EAGER: Secure Peer-to-peer Data Management
University Of Texas At Dallas, Richardson TX
Investigators
Abstract
Peer-to-peer (P2P) networks have increased in popularity partly because they can be implemented atop a diverse collection of hardware and software, making them relatively inexpensive to deploy and maintain. The network infrastructure also tends to be highly fault-tolerant, and bandwidth and other computational resources tend to be well balanced across peers, making the network highly robust. In practice, many P2P networks remain vulnerable to denial of service attacks because the homogeneity of the network results in greater interdependence among hosts. Many existing P2P networks also suffer from serious data integrity vulnerabilities because it is easy for peers in the network to lie to other peers about the data they serve.
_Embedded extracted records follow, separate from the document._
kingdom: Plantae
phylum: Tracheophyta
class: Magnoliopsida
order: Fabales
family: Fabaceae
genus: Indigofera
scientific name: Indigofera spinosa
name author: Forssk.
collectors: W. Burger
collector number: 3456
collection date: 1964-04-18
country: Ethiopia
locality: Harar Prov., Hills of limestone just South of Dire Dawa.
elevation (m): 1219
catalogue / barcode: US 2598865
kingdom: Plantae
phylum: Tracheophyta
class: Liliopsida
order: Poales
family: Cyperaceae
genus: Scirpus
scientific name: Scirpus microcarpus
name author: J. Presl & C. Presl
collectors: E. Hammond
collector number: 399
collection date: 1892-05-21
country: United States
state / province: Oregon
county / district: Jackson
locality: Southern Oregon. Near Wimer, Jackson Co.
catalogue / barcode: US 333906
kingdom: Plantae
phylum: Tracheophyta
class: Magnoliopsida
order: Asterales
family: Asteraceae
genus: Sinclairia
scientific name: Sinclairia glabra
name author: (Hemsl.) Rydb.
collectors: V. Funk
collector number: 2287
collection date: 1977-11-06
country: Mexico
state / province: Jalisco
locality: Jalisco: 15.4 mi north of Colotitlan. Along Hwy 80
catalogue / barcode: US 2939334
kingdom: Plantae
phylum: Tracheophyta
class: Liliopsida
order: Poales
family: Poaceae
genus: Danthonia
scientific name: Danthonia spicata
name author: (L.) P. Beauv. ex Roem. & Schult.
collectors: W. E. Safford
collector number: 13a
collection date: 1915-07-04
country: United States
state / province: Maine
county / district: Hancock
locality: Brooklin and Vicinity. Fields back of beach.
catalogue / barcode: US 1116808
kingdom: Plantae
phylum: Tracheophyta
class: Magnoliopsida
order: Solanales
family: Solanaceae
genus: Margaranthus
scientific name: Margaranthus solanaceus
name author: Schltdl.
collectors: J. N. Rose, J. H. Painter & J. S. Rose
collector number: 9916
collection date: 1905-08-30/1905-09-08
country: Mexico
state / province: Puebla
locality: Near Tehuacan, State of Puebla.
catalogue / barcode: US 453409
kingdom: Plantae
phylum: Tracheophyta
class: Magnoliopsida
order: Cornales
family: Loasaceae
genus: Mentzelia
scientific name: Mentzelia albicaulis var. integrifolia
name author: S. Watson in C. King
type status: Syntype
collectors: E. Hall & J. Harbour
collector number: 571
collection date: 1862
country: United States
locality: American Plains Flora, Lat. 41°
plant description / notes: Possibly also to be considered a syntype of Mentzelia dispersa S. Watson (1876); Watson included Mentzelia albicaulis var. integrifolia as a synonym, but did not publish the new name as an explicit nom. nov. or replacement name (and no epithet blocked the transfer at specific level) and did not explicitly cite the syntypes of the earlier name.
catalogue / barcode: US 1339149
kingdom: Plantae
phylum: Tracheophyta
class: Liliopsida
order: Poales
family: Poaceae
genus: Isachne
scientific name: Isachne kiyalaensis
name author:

The confidentiality desired by P2P users typically comes in two forms: Data confidentiality policies prohibit the leaking of high confidentiality, shared objects to low-privileged peers, while user anonymity policies prohibit the divulging of a user?s private information. Trusted data management is a key layer in providing environments for trusted collaboration. The team will use their secure P2P infrastructure with low level security enforcement mechanisms as a basis for developing a reputation-based trust management system to enforce discretionary access control. They will provide a comprehensive solution for the design and development of secure data management hosted on a peer to peer network, focused on query processing in such an environment with considerations for confidentiality, integrity, and trust.